* [Dataset extract]
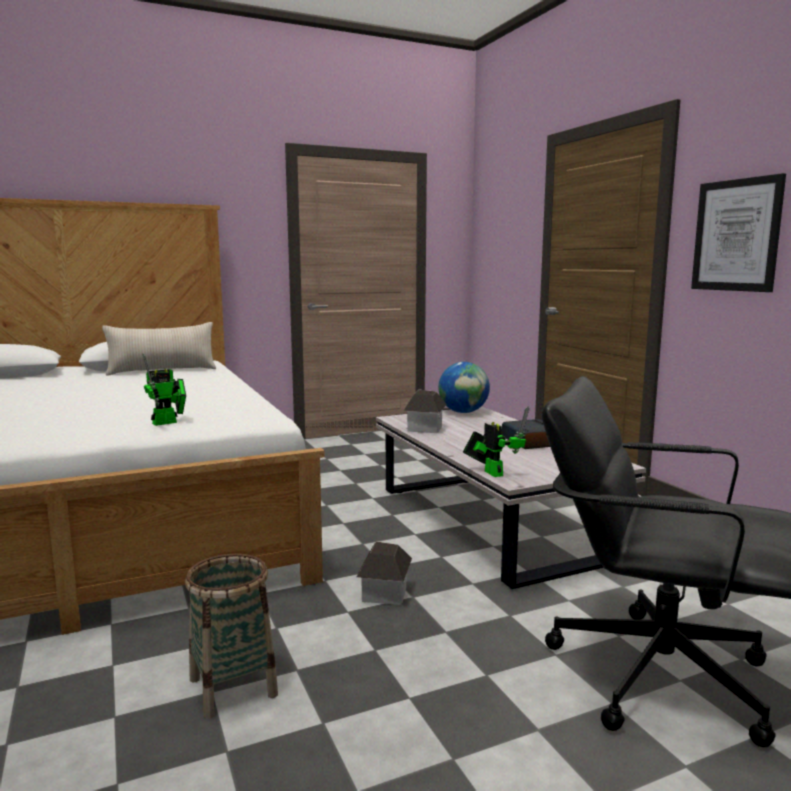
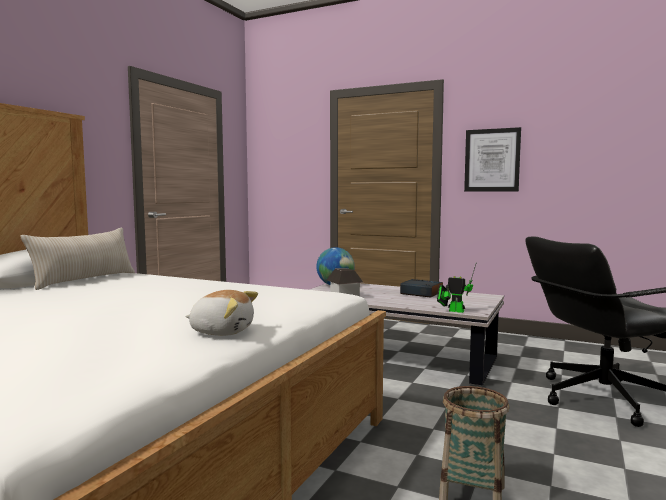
camera: 40 degrees left, 5 degrees down
toy robot [143,353,186,426] -> none
toy house [357,542,412,605] -> none
none -> plush toy [185,290,258,336]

* [Your objective] The data above should be set down again exactly, with the pictures omitted.

* [Solution to this task]
camera: 40 degrees left, 5 degrees down
toy robot [143,353,186,426] -> none
toy house [357,542,412,605] -> none
none -> plush toy [185,290,258,336]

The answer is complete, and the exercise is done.